It’s a gift to read thoughtful takes on that language, concept and practices of being in complexity I never cease to be inspired by folks who write on this stuff. As someone who has to teach and explain this to all kinds of different people in all kinds of contexts, that inspiration matters.
Here’s Jen Briselli writing on her experience playing hockey:
Like much of our day to day lives, hockey is both complicated and complex. The complicated parts can be trained. The complex parts must be sensed.
Much of this has been made clearer for me because I came to the game late. Though I watched hockey as a fan, I didn’t grow up playing. I started skating in my late 20s, which means I don’t have the same muscle memory as people who’ve been on skates since toddlerhood. My stickhandling won’t turn heads, and my shots don’t challenge most goalies. But I do possess a fluency for the dynamics of the game and I know how to respond to whatever scenario I find myself in.
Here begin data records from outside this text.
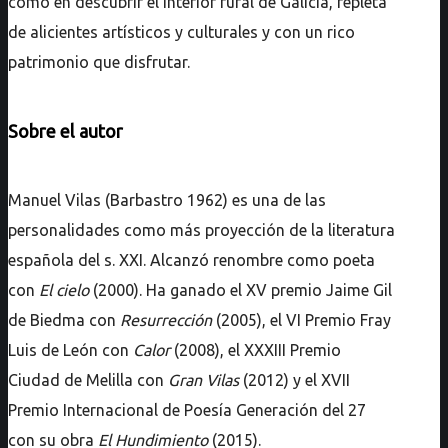
como en descubrir el interior rural de Galicia, repleta
de alicientes artísticos y culturales y con un rico
patrimonio que disfrutar.
Sobre el autor
Manuel Vilas (Barbastro 1962) es una de las
personalidades como más proyección de la literatura
española del s. XXI. Alcanzó renombre como poeta
con
El cielo
(2000). Ha ganado el XV premio Jaime Gil
de Biedma con
Resurrección
(2005), el VI Premio Fray
Luis de León con
Calor
(2008), el XXXIII Premio
Ciudad de Melilla con
Gran Vilas
(2012) y el XVII
Premio Internacional de Poesía Generación del 27
con su obra
El Hundimiento
(2015).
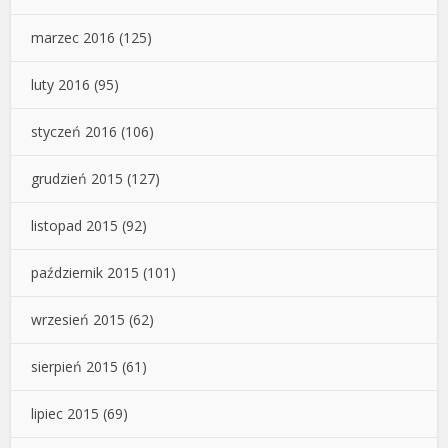
marzec 2016
(125)
luty 2016
(95)
styczeń 2016
(106)
grudzień 2015
(127)
listopad 2015
(92)
październik 2015
(101)
wrzesień 2015
(62)
sierpień 2015
(61)
lipiec 2015
(69)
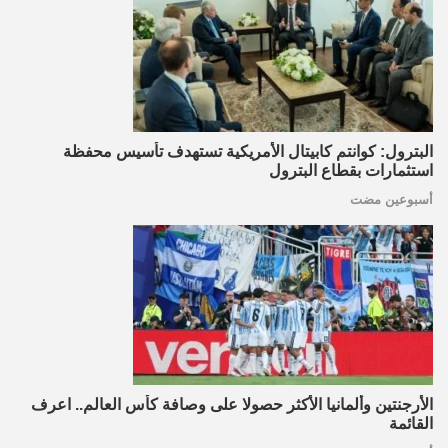
البترول: كوانتم كابيتال الأمريكية تستهدف تأسيس محفظة
استثمارات بقطاع البترول
أسبوعين مضت
الأرجنتين وألمانيا الأكثر حصولا على وصافة كأس العالم.. اعرف
القائمة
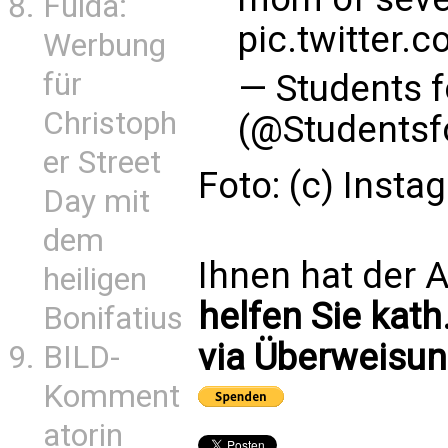
Fulda:
pic.twitter
Werbung
für
— Students f
Christoph
(@Studentsf
er Street
Foto: (c) Insta
Day mit
dem
Ihnen hat der A
heiligen
helfen Sie kath
Bonifatius
via Überweisun
BILD-
Komment
atorin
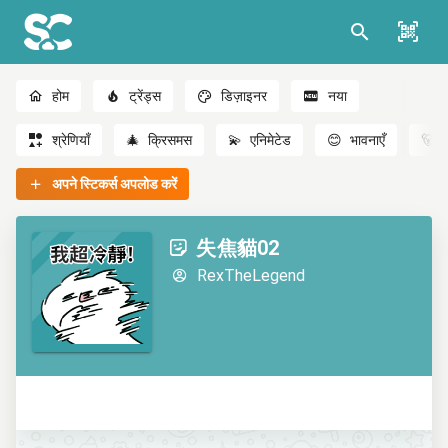
होम
ट्रेंड्स
डिज़ाइनर
नया
श्रेणियाँ
🎄
क्रिसमस
💫
एनिमेटेड
😊
भावनाएँ
🐻
अपने स्टिकर्स अपलोड करें
失焦貓02
RexTheLegend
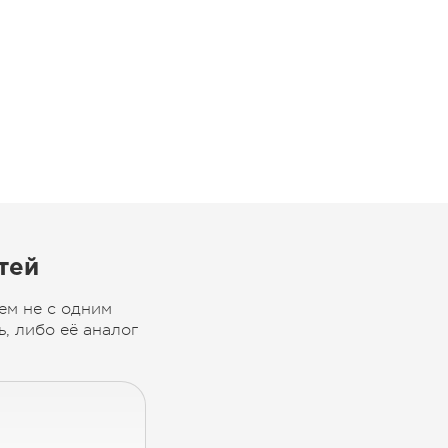
тей
ем не с одним
, либо её аналог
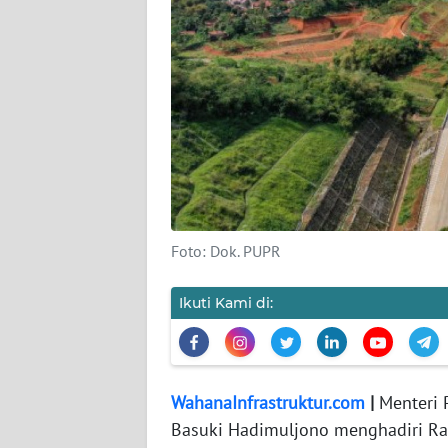
WAHANA
PERSONA
WAHANA
OTOMOTIF
WAHANA
HEALTH
Foto: Dok. PUPR
WAHANA
DESA
Ikuti Kami di:
WISATA
MAWAKA
WahanaInfrastruktur.com
|
Menteri
Basuki Hadimuljono menghadiri Rap
MARTABAT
I can track the shape of a play, notice when the energy shifts, sense when to step up and when to hang back.
Even when I’m one of the slower, smaller skaters surrounded by faster, larger men, my anticipatory positioning keeps the puck out of dangerous places. Despite my unremarkable skating, passing, and shooting skills, when I turn off my goal-oriented pre-meditative brain and rely instead on a visceral connection to what’s happening around me, I can often hold my own with players that are objectively more skilled. (It doesn’t hurt that we’re talking recreational beer league hockey here, but the principles hold true across any type of dynamic human environment.)
That echoes my experience of really learning how to play soccer in my early 40s, never in competitive full-sided games, but rather in small-sided rec leagues or friendly tournaments, where I get to practice all of those embodied skills.